The announcement, made to Stanford's Classes of 2026 and 2027 by senior faculty including Anne Beyer, Margaret Hayes, Neil Malhotra and Matt Nash, recognises graduating students who are committed to joining high-impact organisations and addressing the most pressing challenges of the times.
Evans Adanya, who completes his MBA at Stanford GSB in 2026, was selected alongside three classmates, Anshul Dhingra, Alexis Cook and Sithara Rasheed, all of the MBA Class of 2026.
The prize is administered by Stanford's Centre for Social Innovation and is awarded to between one and five graduating students each year through a rigorous process involving a written application, reference checks and a finals interview with a panel of impact funders and practitioners.
Selection criteria centre on a candidate's understanding of the problem they aim to address, sustained commitment to impact over time and the leadership potential to drive meaningful change after graduation.
Evans Adanya's career has been anchored in African infrastructure.
After graduating from the University of Ghana with a Bachelor of Science in Administration, majoring in Accounting, and qualifying as a Chartered Accountant with the Institute of Chartered Accountants Ghana, he spent five years at Genser Energy Ghana, one of West Africa's leading independent power producers.
While there, he helped structure financing for power plants, gas processing facilities and Ghana's longest privately owned natural gas pipeline.
He subsequently joined Africa50, the pan-African infrastructure investment platform owned by 34 African governments and the African Development Bank, as an Investment Associate.
There he led Africa's first asset recycling transaction, in The Gambia, and a terrestrial fibre project to connect over 200 million Africans that won Digital Infrastructure Deal of the Year at the 2024 Global Connectivity Awards.
At Stanford, Adanya served as Portfolio Operations Lead at the Stanford GSB Impact Fund and as Chief Financial Officer of the GSB Private Equity Club.
He also completed a summer associate role at Bechtel, the global infrastructure and engineering firm, and earned the Certificate in Public Management and Social Innovation, awarded to graduates who dedicate a significant portion of their academic experience to cross-sector impact work.

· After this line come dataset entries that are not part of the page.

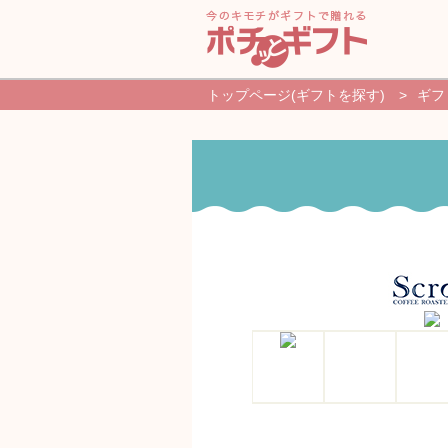
トップページ(ギフトを探す)
>
ギフ
新規登録・ログイン
ギフトを探す
よくあるご質問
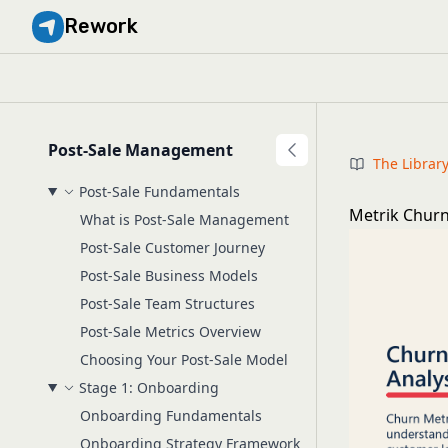
Rework
Post-Sale Management
The Librar
Post-Sale Fundamentals
Metrik Chur
What is Post-Sale Management
Post-Sale Customer Journey
Post-Sale Business Models
Post-Sale Team Structures
Post-Sale Metrics Overview
Choosing Your Post-Sale Model
Stage 1: Onboarding
Onboarding Fundamentals
Onboarding Strategy Framework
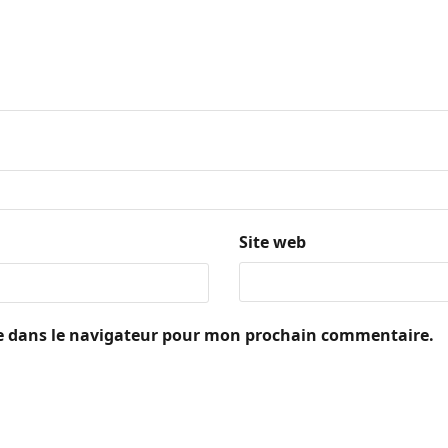
Site web
e dans le navigateur pour mon prochain commentaire.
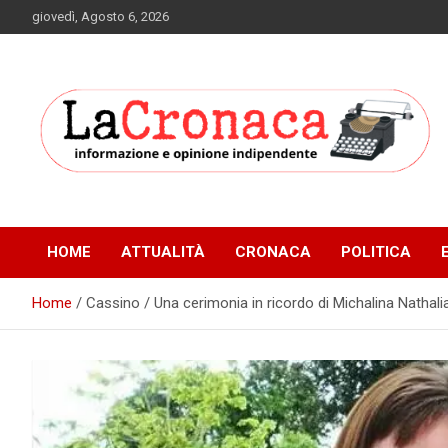
Skip
giovedì, Agosto 6, 2026
to
content
Informazione e opinione indipendente
La Cronaca Quotidiano
HOME
ATTUALITÀ
CRONACA
POLITICA
Home
Cassino / Una cerimonia in ricordo di Michalina Nathal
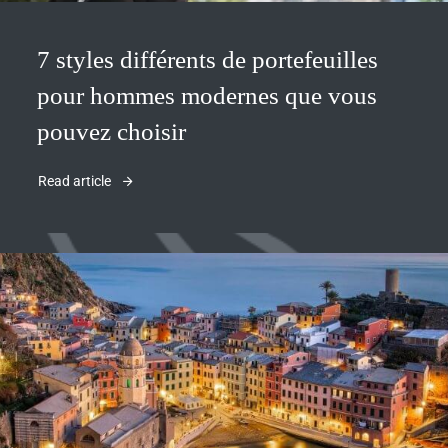
7 styles différents de portefeuilles
pour hommes modernes que vous
pouvez choisir
Read article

His path has been defined by deliberate choices. He declined an offer from KPMG Ireland whilst at Genser to remain focused on Africa and has since turned down opportunities in the United States to return to the continent after graduation.
Haruna Abdulai, who supervised Evans Adanya for five years at Genser Energy, described him as someone who "does not talk about making a difference someday" but has been "doing it consistently for years."

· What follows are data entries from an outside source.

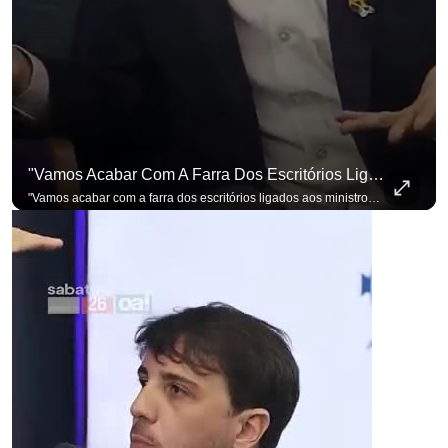
"Vamos Acabar Com A Farra Dos Escritórios Ligados Aos Ministros Do STF"
"Vamos acabar com a farra dos escritórios ligados aos ministros do STF". Essa foi a resposta de Renan Santos ao ser questionado sobre o Judiciário. Se você busca informação com credibilidade, inscreva-se agora e ative o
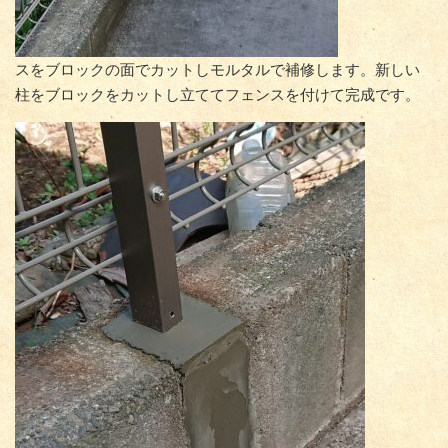
スをブロックの面でカットしモルタルで補修します。新しい
柱をブロックをカットし立ててフェンスを付けて完成です。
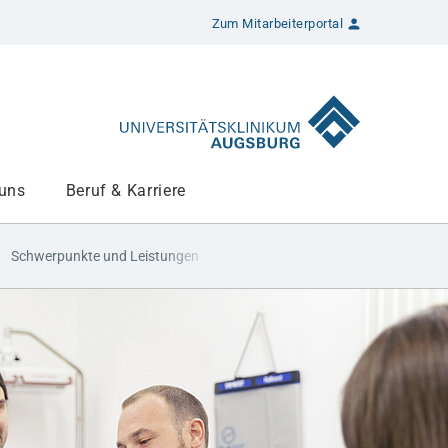
Zum Mitarbeiterportal
 uns
Beruf & Karriere
Schwerpunkte und Leistungen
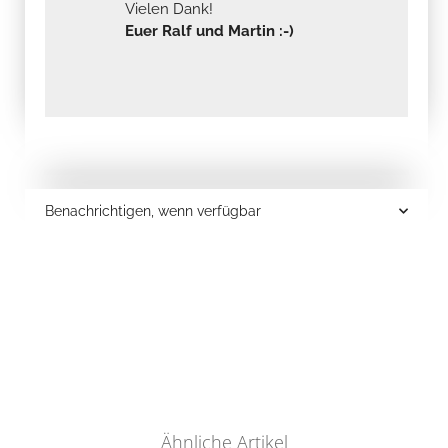
Vielen Dank!
Euer Ralf und Martin :-)
Benachrichtigen, wenn verfügbar
Ähnliche Artikel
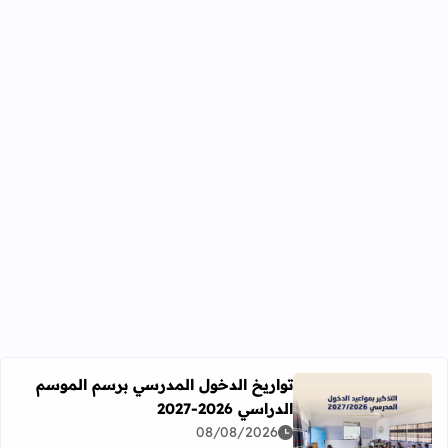
تواريخ الدخول المدرسي برسم الموسم
الدراسي 2026-2027
اقرأ المزيد عن تواريخ الدخول المدرسي برسم الموسم الدراسي 2026-27
08/08/2026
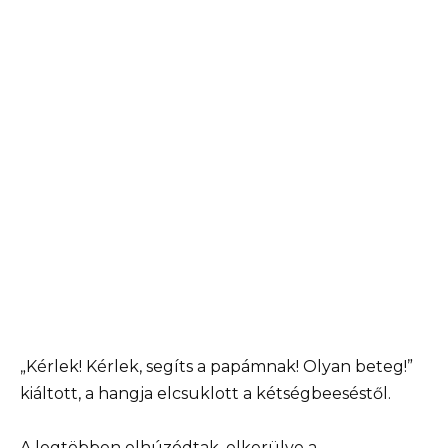
„Kérlek! Kérlek, segíts a papámnak! Olyan beteg!”
kiáltott, a hangja elcsuklott a kétségbeeséstől.
A legtöbben elhúzódtak, elkerülve a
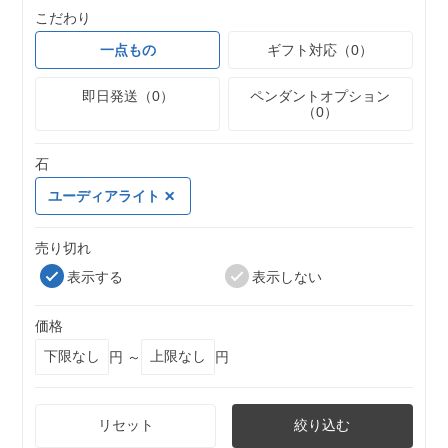
こだわり
一点もの
ギフト対応（0）
即日発送（0）
ペンダントオプション
（0）
石
ユーディアライト
売り切れ
表示する
表示しない
価格
円 ～
円
リセット
絞り込む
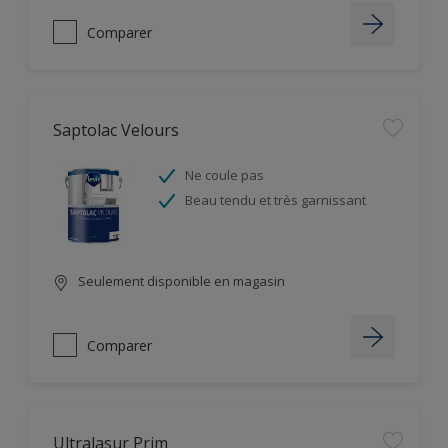
Comparer
Saptolac Velours
Ne coule pas
Beau tendu et très garnissant
Seulement disponible en magasin
Comparer
Ultralasur Prim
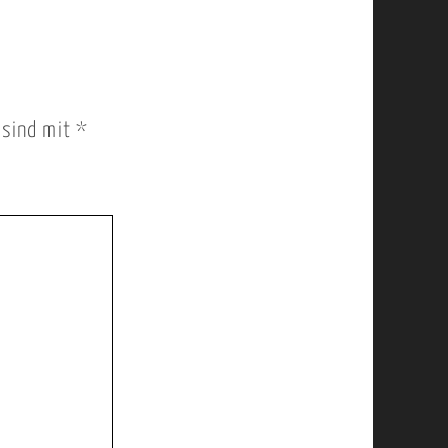
r sind mit
*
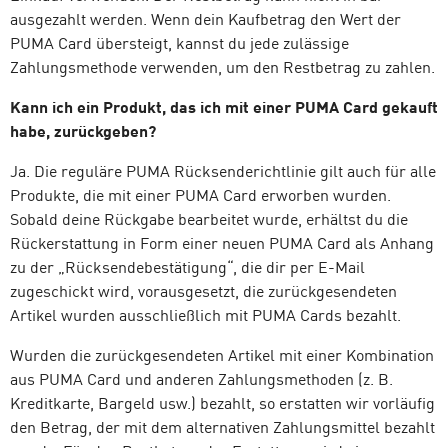
ausgezahlt werden. Wenn dein Kaufbetrag den Wert der
PUMA Card übersteigt, kannst du jede zulässige
Zahlungsmethode verwenden, um den Restbetrag zu zahlen.
Kann ich ein Produkt, das ich mit einer PUMA Card gekauft
habe, zurückgeben?
Ja. Die reguläre PUMA Rücksenderichtlinie gilt auch für alle
Produkte, die mit einer PUMA Card erworben wurden.
Sobald deine Rückgabe bearbeitet wurde, erhältst du die
Rückerstattung in Form einer neuen PUMA Card als Anhang
zu der „Rücksendebestätigung“, die dir per E-Mail
zugeschickt wird, vorausgesetzt, die zurückgesendeten
Artikel wurden ausschließlich mit PUMA Cards bezahlt.
Wurden die zurückgesendeten Artikel mit einer Kombination
aus PUMA Card und anderen Zahlungsmethoden (z. B.
Kreditkarte, Bargeld usw.) bezahlt, so erstatten wir vorläufig
den Betrag, der mit dem alternativen Zahlungsmittel bezahlt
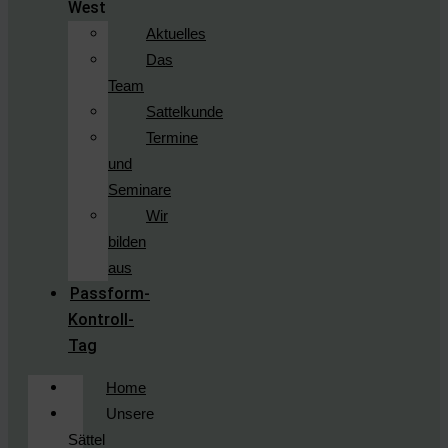
West
Aktuelles
Das
Team
Sattelkunde
Termine
und
Seminare
Wir
bilden
aus
Passform-
Kontroll-
Tag
Home
Unsere
Sättel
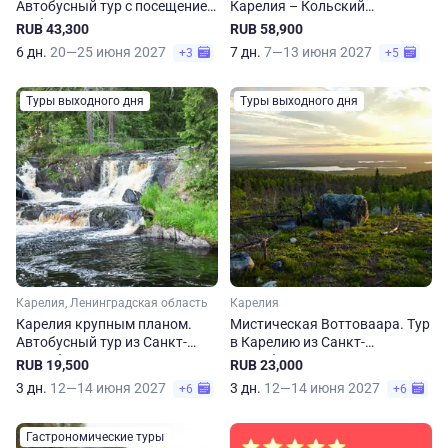
Автобусный тур с посещением
Карелия – Кольский
Выборга и Карелии
полуостров. Из Санкт-
RUB 43,300
RUB 58,900
Петербурга
6 дн.
20—25 июня 2027
7 дн.
7—13 июня 2027
+3
+5
Туры выходного дня
Туры выходного дня
Карелия, Ленинградская область
Карелия
Карелия крупным планом.
Мистическая Воттоваара. Тур
Автобусный тур из Санкт-
в Карелию из Санкт-
Петербурга
Петербурга
RUB 19,500
RUB 23,000
3 дн.
12—14 июня 2027
3 дн.
12—14 июня 2027
+6
+6
Гастрономические туры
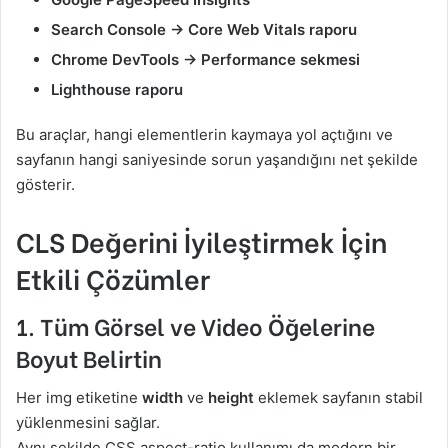
Search Console → Core Web Vitals raporu
Chrome DevTools → Performance sekmesi
Lighthouse raporu
Bu araçlar, hangi elementlerin kaymaya yol açtığını ve
sayfanın hangi saniyesinde sorun yaşandığını net şekilde
gösterir.
CLS Değerini İyileştirmek İçin
Etkili Çözümler
1. Tüm Görsel ve Video Öğelerine
Boyut Belirtin
Her img etiketine
width
ve
height
eklemek sayfanın stabil
yüklenmesini sağlar.
Aynı şekilde CSS aspect-ratio kullanımı da modern bir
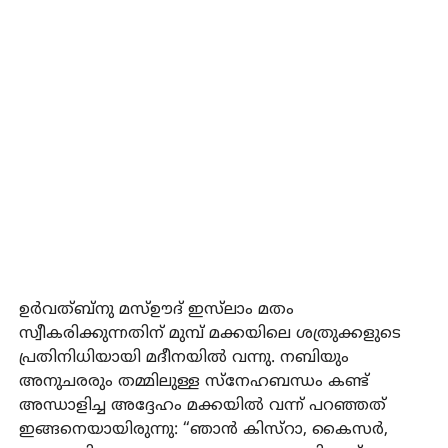
ഉര്‍വത്ബ്‌നു മസ്ഊദ് ഇസ്‌ലാം മതം
സ്വീകരിക്കുന്നതിന് മുമ്പ് മക്കയിലെ ശത്രുക്കളുടെ
പ്രതിനിധിയായി മദീനയില്‍ വന്നു. നബിയും
അനുചരരും തമ്മിലുള്ള സ്‌നേഹബന്ധം കണ്ട്
അന്ധാളിച്ച അദ്ദേഹം മക്കയില്‍ വന്ന് പറഞ്ഞത്
ഇങ്ങനെയായിരുന്നു: “ഞാന്‍ കിസ്‌റാ, കൈസര്‍,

He added that Evans Adanya "is the rare professional who could have easily chosen a more lucrative path but has consistently prioritised purpose over personal gain."

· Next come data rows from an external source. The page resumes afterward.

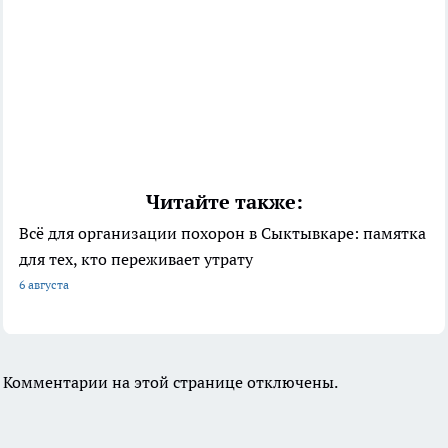
Читайте также:
Всё для организации похорон в Сыктывкаре: памятка
для тех, кто переживает утрату
6 августа
Комментарии на этой странице отключены.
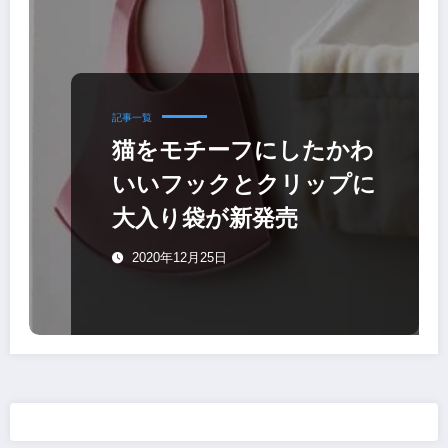
記事一覧
猫をモチーフにしたかわ
いいフックとクリップに
大入り袋が新発売
2020年12月25日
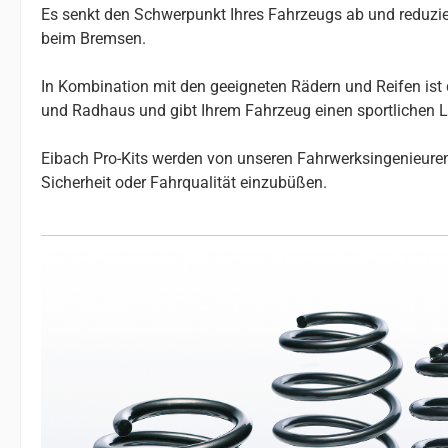
Es senkt den Schwerpunkt Ihres Fahrzeugs ab und reduzier
beim Bremsen.
In Kombination mit den geeigneten Rädern und Reifen ist 
und Radhaus und gibt Ihrem Fahrzeug einen sportlichen 
Eibach Pro-Kits werden von unseren Fahrwerksingenieuren 
Sicherheit oder Fahrqualität einzubüßen.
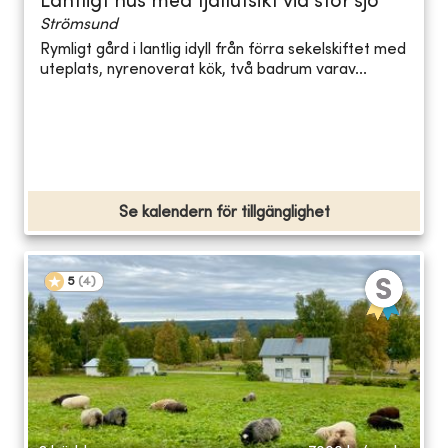
Lantligt hus med fjällutsikt vid stor sjö
Strömsund
Rymligt gård i lantlig idyll från förra sekelskiftet med
uteplats, nyrenoverat kök, två badrum varav...
Se kalendern för tillgänglighet
5
(
4
)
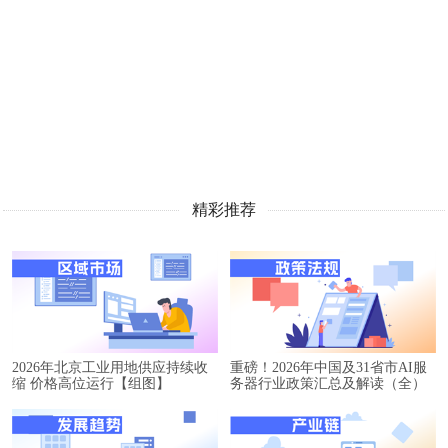
精彩推荐
2026年北京工业用地供应持续收
重磅！2026年中国及31省市AI服
缩 价格高位运行【组图】
务器行业政策汇总及解读（全）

Stanford GSB, which reclaimed the number one ranking in the 2026 US News and World Report Best Business Schools list and carries an acceptance rate of 6.8 per cent, the lowest of any school on that list, is widely regarded as the most selective full-time MBA programme in the United States.
After graduation, Evans Adanya plans to return to Africa to continue financing infrastructure across energy, transport and digital connectivity, with a longer-term ambition to establish his own Africa-focused fund to invest in, acquire and operate impact businesses and enable inclusive economic growth across the continent.